Yirmi beş sene evvel bu sandwichleri ilk yediğimi hatırladım.. Israel'de sokaktaki kimi otomatik makinelerde satılan bu sandwich'lerden hep yerdim o zamanlar. Ne zaman acıksam, ne zaman ayaküstü; "Ne yesem acaba ?"desem bir sandwich satın alırdım ve hep te mutlu olurdum. Özellikle salamın içindeki turşuyla olan birlikteliği ne de hoşuma gider bugüne dek. Neyse seneler evvelindeki gibi yine o sandwich'lerden aldık.
Arkadaşım Ola Hadaşa yani yeni göçmen olmanın zorluklarından bahsediyor, Israel'de yaşadığı güçlükleri anlatıyor bana.. Onunla konuşurken, kimi şikayetlerini dinliyorum.. Söylediklerinin bir çoğu benim de geçmişte yaşadığım şeyler.. En büyük sorunu dil. Hele araya bir de Korona da girince adaptasyonu iyice güçleşti. Çünkü hiç bir şey normal seyrinde devam etmedi son bir sene..
Arada yaşlı bir kadın yanımda oturmak için bizden izin istedi. Bize," Ikinci aşımı da oldum ben o yüzden sanırım problem olmaz. " dedi. Eh, doğrusu biz de aşımızı olduk çoktan...Maskemi gerisin geriye yukarıya kaldırırken ; "Oturabilirsiniz tabii "dedim..Kadın ilk bir iki dakika elindeki içecekle sessizce bizi dinledikten sonra , yüzünde adeta masum bir çocuğun ifadesiyle gülümseyerek; "Size hangi lisanı konuştuğunuzu sorsam? dedi. Ben;"Türkçe !"diye cevap verdim.. Ve bana soruyu yöneltirken kendisinin İspanyolca aksanı kulağıma çalındı hemen. "Siz sanırım Arjantinlisiniz? ".... O da, " Evet!" dedi..
Arkadaşım İbranice konuşmaktan yeterince çekingenlik duyarken, 33 senedir Israel'de yaşadığını söyleyen kadın ondan çok daha iyi konuşmuyordu.. Bize Türkçe'nin kulağına hoş geldiğini söyledi..Onunla İspanyolca konuşmaya başladığımda. Ha siz Ladino biliyorsunuz değil mi? diye sordu..Kendisi de aileden Yiddish biliyormuş.

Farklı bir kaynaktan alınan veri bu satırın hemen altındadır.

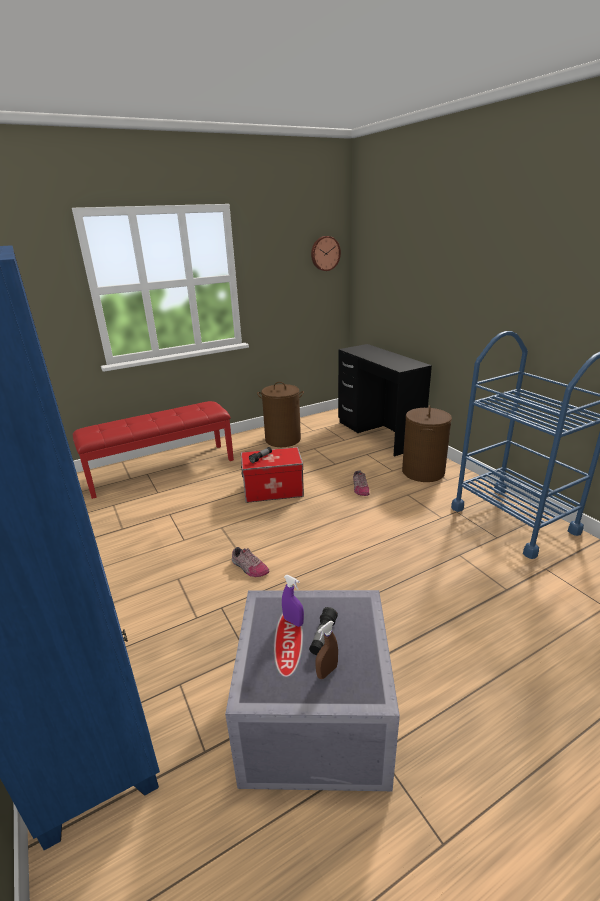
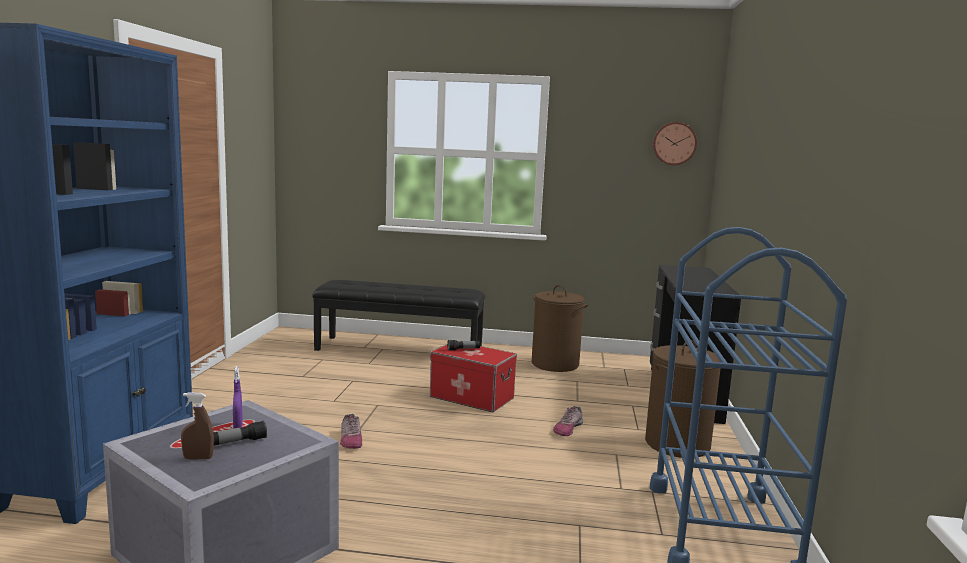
camera: 35 degrees right, 15 degrees down
red bench [73,401,234,499] -> black bench [312,280,486,351]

Polonya ve Lituanya kökleri olan kadın bizimle konuşurkan çoğu kez İspanyolcayı tercih ederken, Israel'i çok sevdiğini ama bazı şeylerde bugüne dek zorlandığını anlattı. Israel'lilerin ve Israel'e gelen tüm Yahudilerin en çok şikayet ettikleri şeyden bahsetti o da, Buradaki insanların sabırsızlıklarından!İşin tuhaf tarafı, her an, " Biraz sabır!" diye size tembih edenlerin kendilerinin hiç sabırları olmamasıdır. Bir çok şeyden tartışma koparırlar her an. Ve herkes bir diğerinin çok sabırsız olduğunu söyler ama sonunda herkes aynıdır.. Ve herşey sonuç olarak aynı noktayla ilişkilendirilir; savaş ülkesi olmasıdır sebep.
Bir taraftan, Israel öncesi tarihlerden gelen şeyler vardır, ya Shoah'dir ya da Arap Ülkelerinden gelenlerin geçmişte geçirdikleri korkulardır ve yine yeni kurulan ülkede de hiç bitmeyen güvenlik sorunlarıdır. İnsanlar bir taraftan artık kendi ülkemdeyim diye rahat bir nefes aldıklarını söylerlerken, hiç bir şeyden korkmaları için sebepleri kalmadıklarını düşünürlerken aslında 48'den bugüne hiç bitmeyen savaşlar aksini ispatlar gibidir. Bu da bilinçaltında hep rahatsız eder durur insanı!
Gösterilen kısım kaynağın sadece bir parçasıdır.